Devant la mairie, l’émotion a gagné les prises de parole, avant le dévoilement d’une plaque prévue pour célébrer l’événement. La maire Pascale Eugène a rendu hommage aux générations qui ont façonné la commune : « C’est avec une grande émotion et une immense fierté que nous sommes réunis pour célébrer 180 ans d’histoire, 180 années de travail, de courage, d’espoir et de solidarité. » Une histoire intimement liée à la mine, à ces hommes descendus dans les profondeurs de la terre, mais aussi à une ville qui a appris à se réinventer après la fin du charbon.

« On ne construit pas l’avenir en effaçant son passé ; on le construit en le connaissant, en le respectant, en le valorisant », a rappelé Émile Soumbo, sous-préfet d’Alès sur le départ, fait à l’orée de sa retraite, citoyen d’honneur de la commune. Patrick Malavieille a lui aussi raconté cette épopée collective, celle d’une ville née du charbon, façonnée par les luttes, les solidarités et les vagues successives de population. Une mémoire qui continue de vivre dans les rues, les familles et les associations.

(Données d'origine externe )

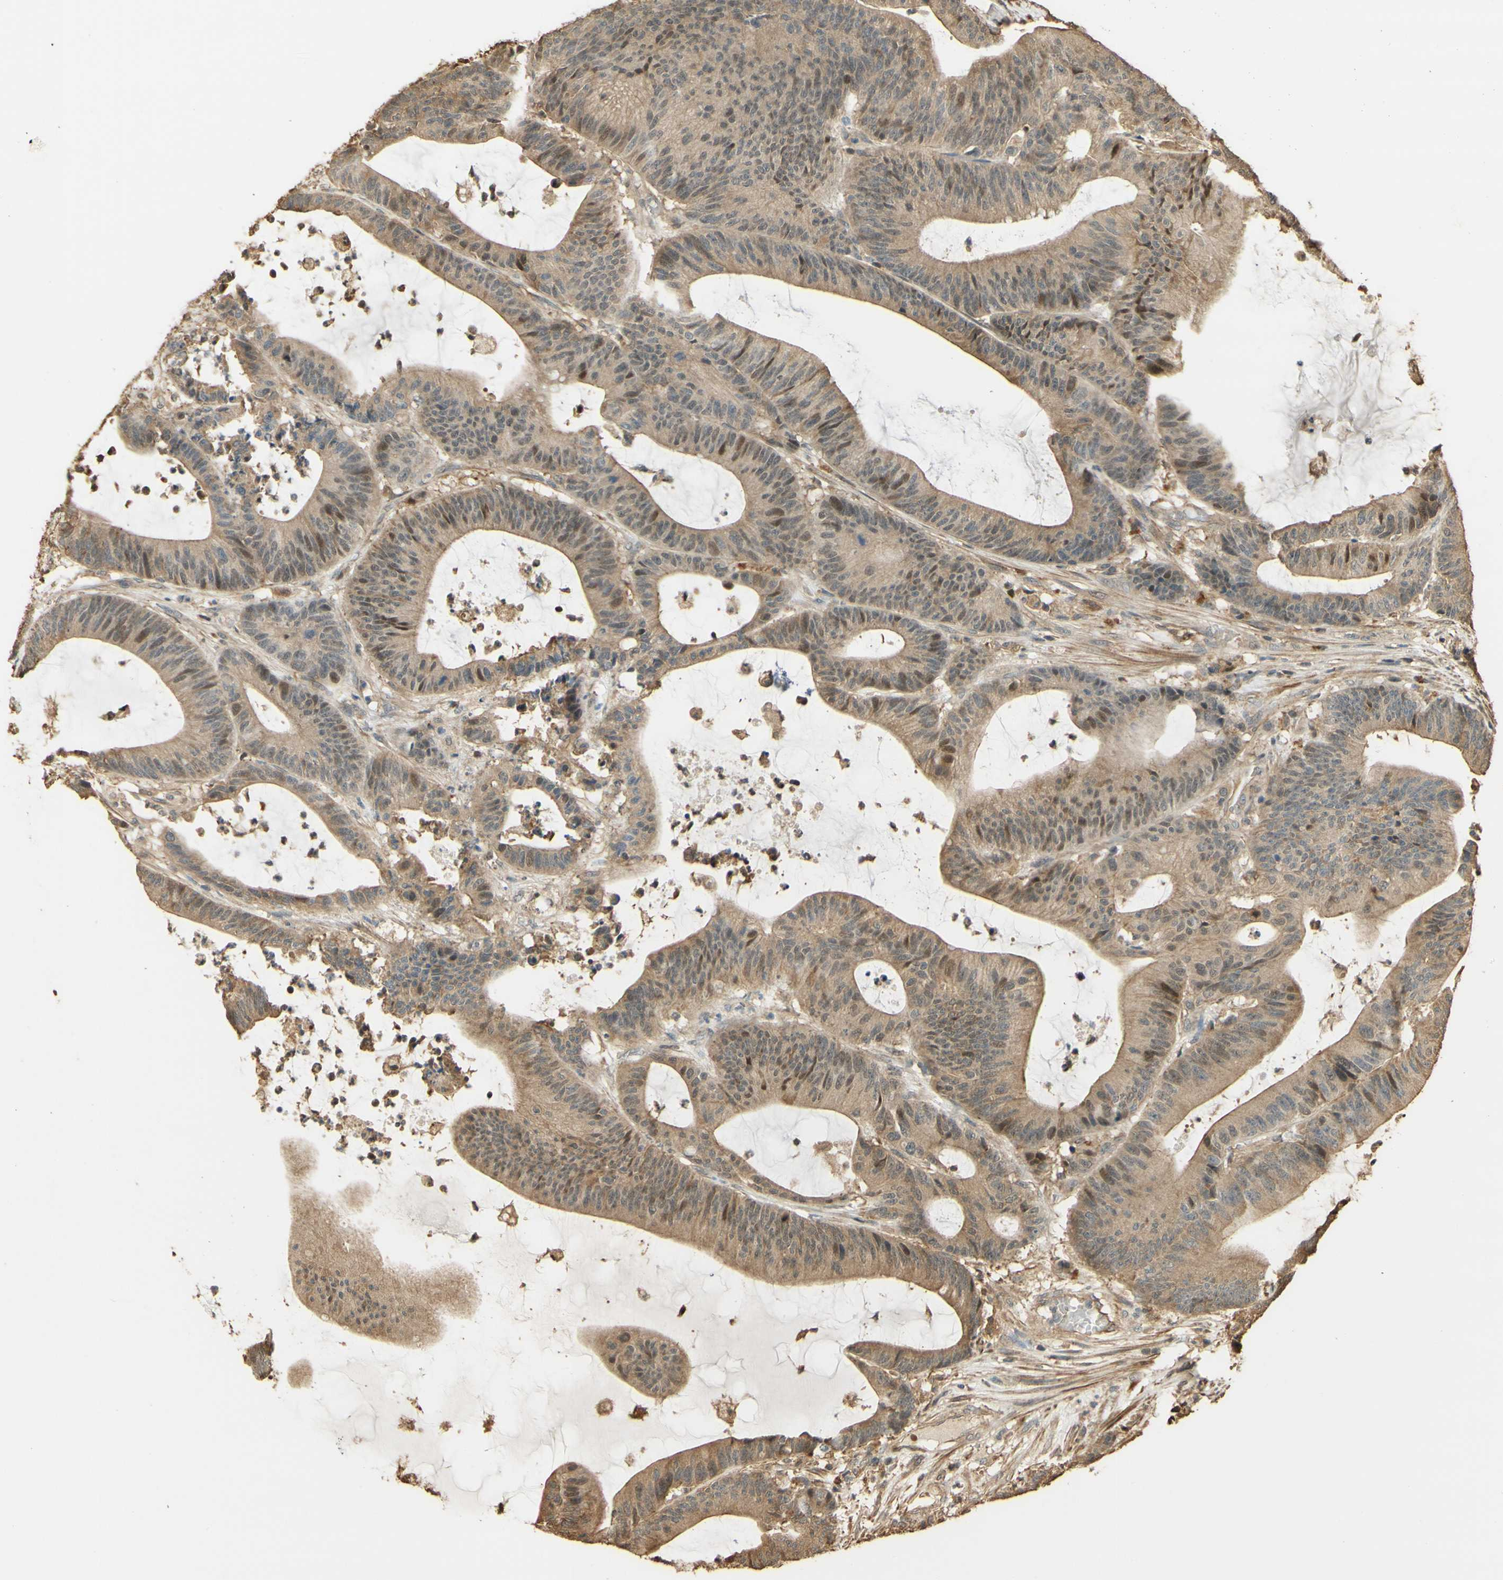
{"staining": {"intensity": "weak", "quantity": ">75%", "location": "cytoplasmic/membranous"}, "tissue": "colorectal cancer", "cell_type": "Tumor cells", "image_type": "cancer", "snomed": [{"axis": "morphology", "description": "Adenocarcinoma, NOS"}, {"axis": "topography", "description": "Colon"}], "caption": "Immunohistochemical staining of human colorectal cancer (adenocarcinoma) reveals weak cytoplasmic/membranous protein expression in approximately >75% of tumor cells.", "gene": "AGER", "patient": {"sex": "female", "age": 84}}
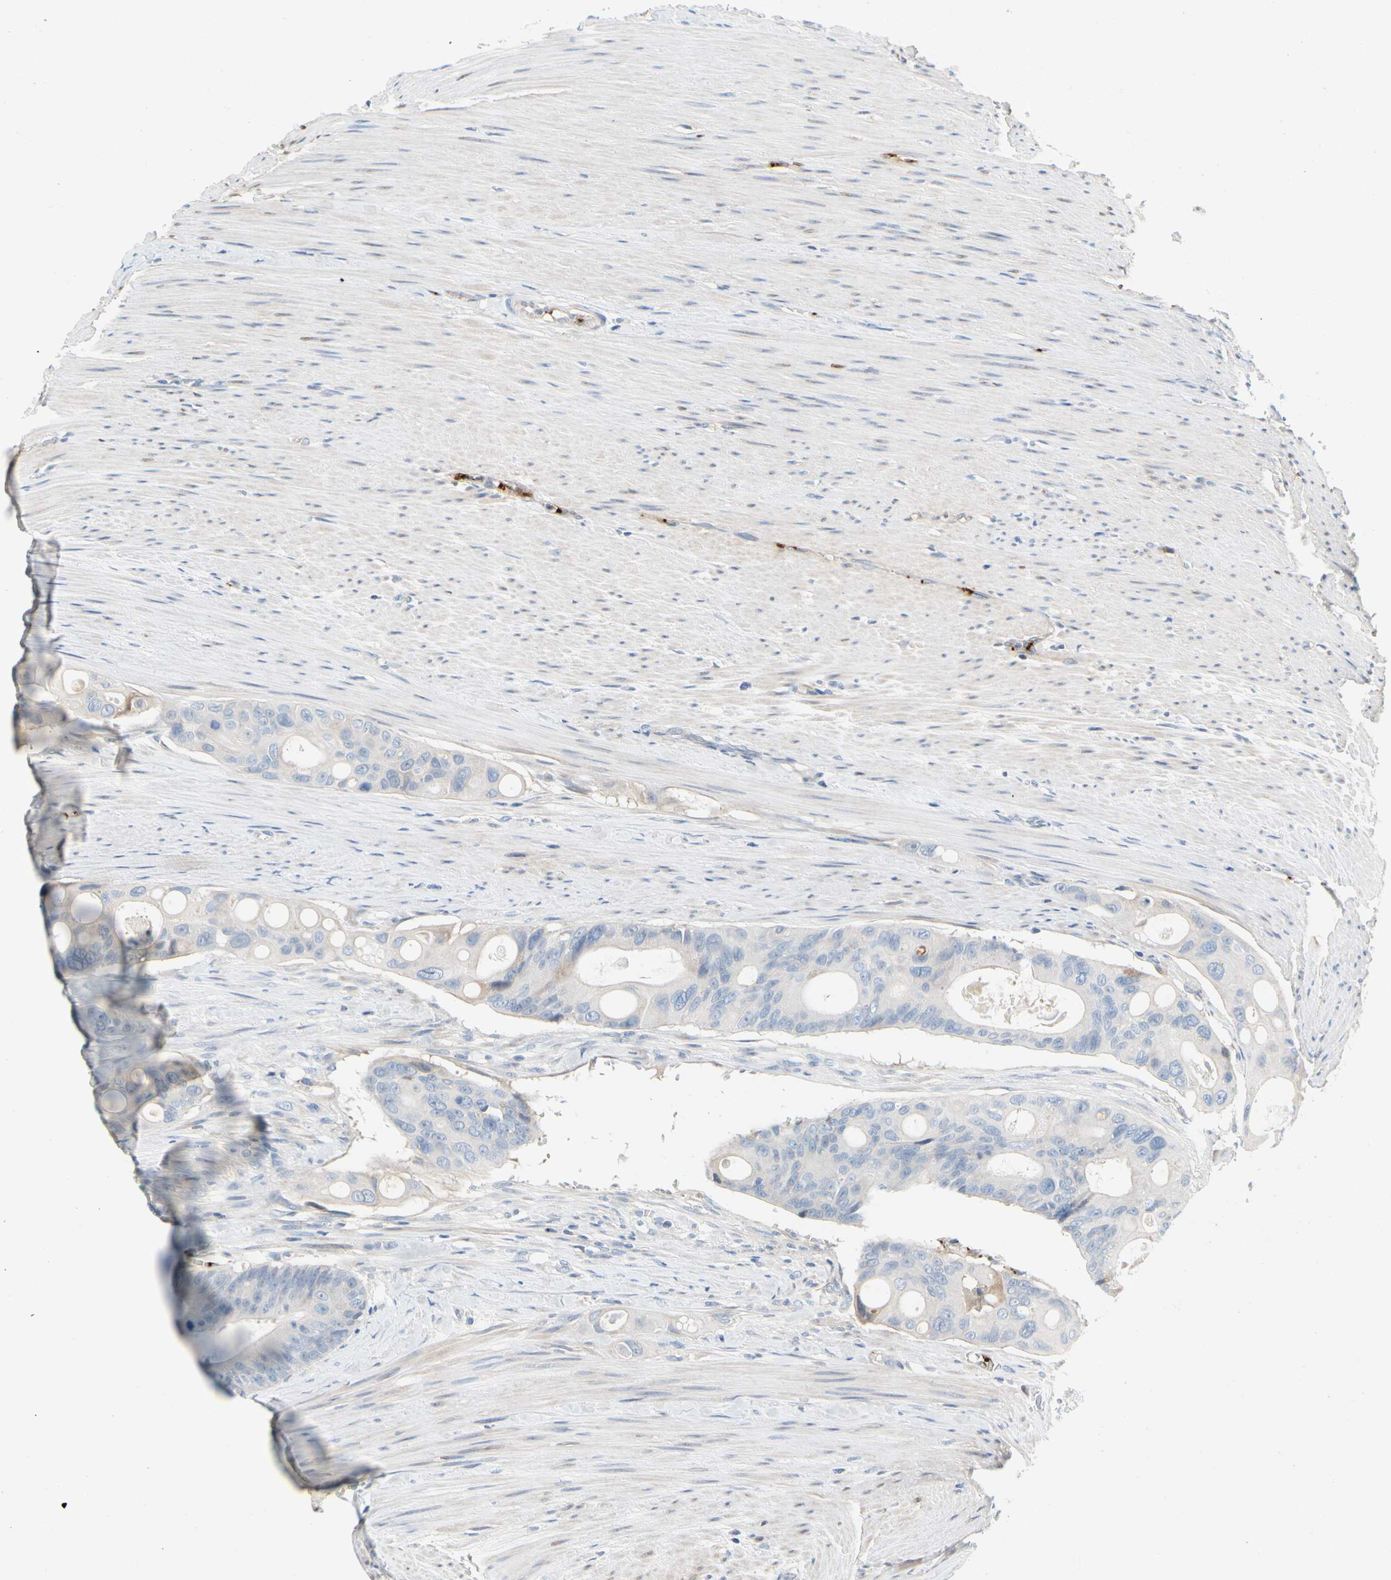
{"staining": {"intensity": "strong", "quantity": "<25%", "location": "cytoplasmic/membranous"}, "tissue": "colorectal cancer", "cell_type": "Tumor cells", "image_type": "cancer", "snomed": [{"axis": "morphology", "description": "Adenocarcinoma, NOS"}, {"axis": "topography", "description": "Colon"}], "caption": "A brown stain labels strong cytoplasmic/membranous expression of a protein in adenocarcinoma (colorectal) tumor cells.", "gene": "PPBP", "patient": {"sex": "female", "age": 57}}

Une fête tournée vers l’avenir

Pour son 180e anniversaire, La Grand-Combe n’a pas seulement regardé derrière elle. Elle a célébré ce qu’elle est devenue : une ville fière de son passé et déterminée à écrire la suite de son histoire. L’après-midi de cette journée événement a été consacré à la transmission de l’histoire locale avec une conférence animée par Laurent Aiglon à 16 heures à la Maison du mineur. À 19 heures, un lâcher de colombes a été organisé par le conseil municipal des jeunes et les enfants présents. La soirée s’est poursuivie de 19 heures à 21 heures avec une projection de films et de photos sur grand écran, avant de laisser place à un bal populaire avec « French Touch » de 21 heures à 23 h 30.